More than one million Canadians and Newfoundlanders (Newfoundland was a separate British entity) served in the Second World War, out of a population of 11.5 million. This was a high proportion and of these, 44,000 were killed.
The Canadians fought bravely and suffered losses in the unsuccessful defence of Hong Kong (1941) from attack by Imperial Japan, and in a failed raid on Nazi-controlled Dieppe on the coast of France (1942).
The Royal Canadian Air Force (RCAF) took part in the Battle of Britain and provided a high proportion of Commonwealth aircrew in bombers and fighter planes over Europe. Moreover, Canada contributed more to the Allied air effort than any other Commonwealth country, with over 130,000 Allied air crew trained in Canada under the British Commonwealth Air Training Plan.
The Royal Canadian Navy (RCN) saw its finest hour in the Battle of the Atlantic, protecting convoys of merchant ships against German submarines. Canada's Merchant Navy helped to feed, clothe and resupply Britain. At the end of the Second World War, Canada had the third-largest navy in the world.

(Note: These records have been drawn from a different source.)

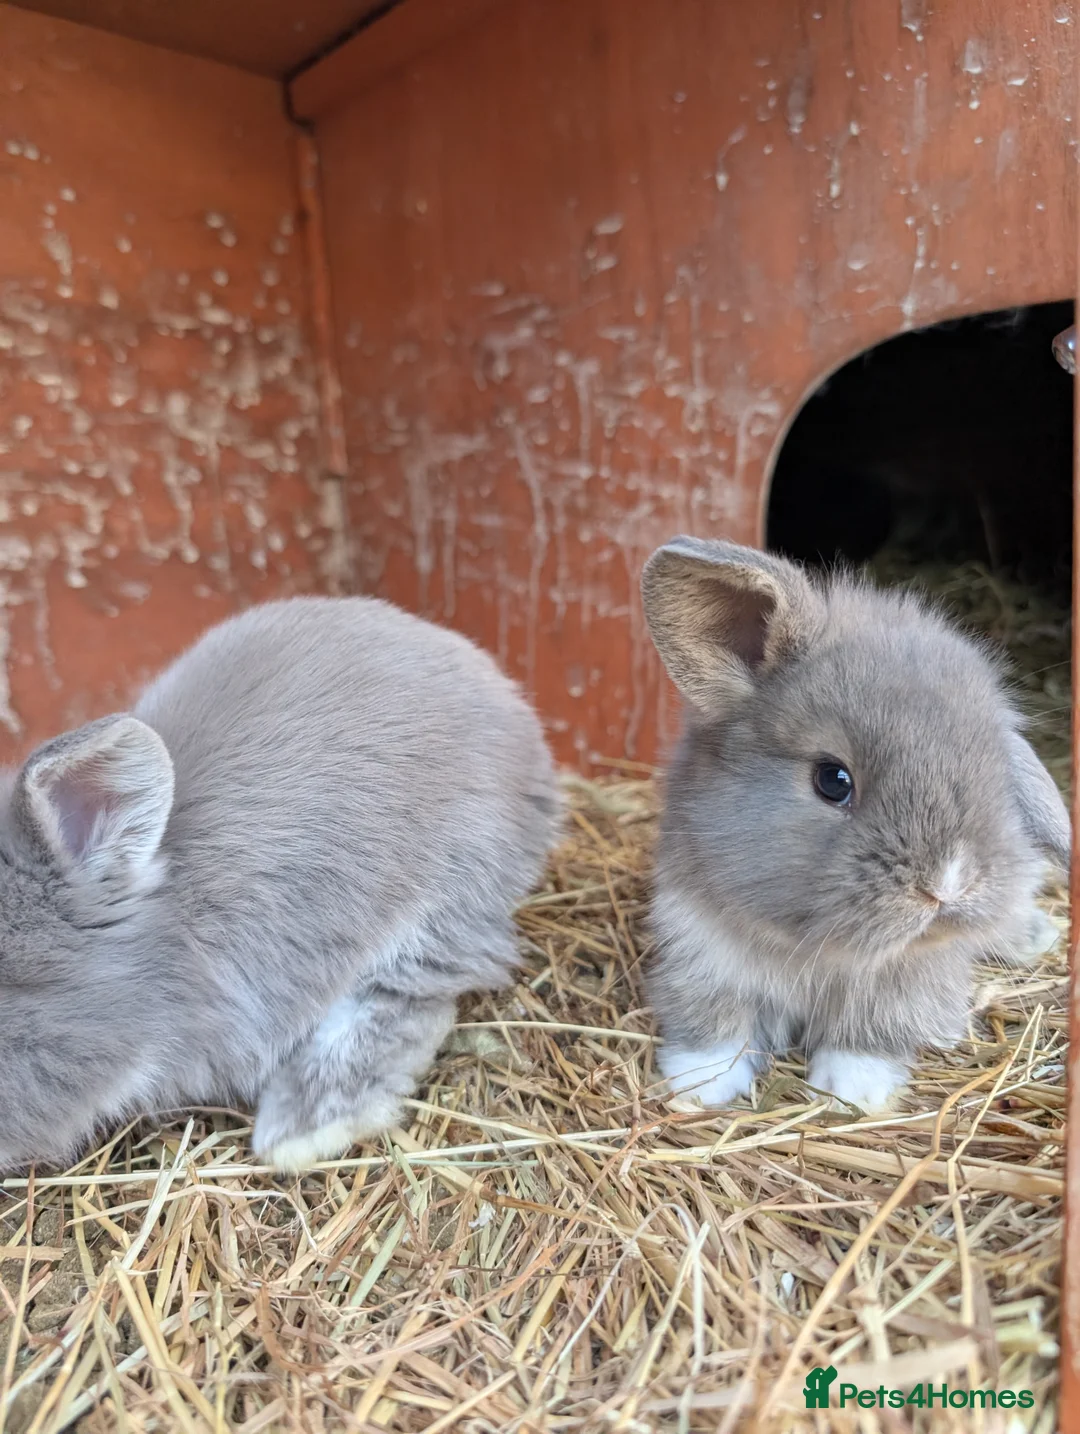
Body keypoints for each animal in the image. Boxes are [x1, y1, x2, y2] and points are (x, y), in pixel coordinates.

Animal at [640, 536, 1070, 1113]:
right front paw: (701, 1085)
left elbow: (868, 1034)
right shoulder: (698, 948)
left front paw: (852, 1090)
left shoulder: (903, 984)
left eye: (995, 769)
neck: (816, 951)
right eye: (833, 780)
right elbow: (714, 1026)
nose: (946, 886)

In the Pacific war, Japan invaded the Aleutian Islands, attacked a lighthouse on Vancouver Island, launched fire balloons over B.C. and the Prairies, and grossly maltreated Canadian prisoners of war captured at Hong Kong. Japan surrendered on August 14, 1945—the end of four years of war in the Pacific.

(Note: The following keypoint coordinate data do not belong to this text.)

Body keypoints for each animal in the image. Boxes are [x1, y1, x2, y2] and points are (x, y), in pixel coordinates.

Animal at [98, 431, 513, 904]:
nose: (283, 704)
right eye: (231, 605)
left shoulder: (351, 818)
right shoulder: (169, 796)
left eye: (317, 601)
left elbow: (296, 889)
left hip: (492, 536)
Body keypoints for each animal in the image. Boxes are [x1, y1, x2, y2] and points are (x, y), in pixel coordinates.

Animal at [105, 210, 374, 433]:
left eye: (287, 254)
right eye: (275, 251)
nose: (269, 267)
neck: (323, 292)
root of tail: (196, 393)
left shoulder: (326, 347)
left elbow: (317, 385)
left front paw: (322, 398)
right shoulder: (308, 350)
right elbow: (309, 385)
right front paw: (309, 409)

Regrettably, the state of war and public opinion in B.C. led to the forcible relocation of Canadians of Japanese origin by the federal government and the sale of their property without compensation. This occurred even though the military and the RCMP told Ottawa that they posed little danger to Canada. The Government of Canada apologized in 1988 for wartime wrongs and compensated the victims.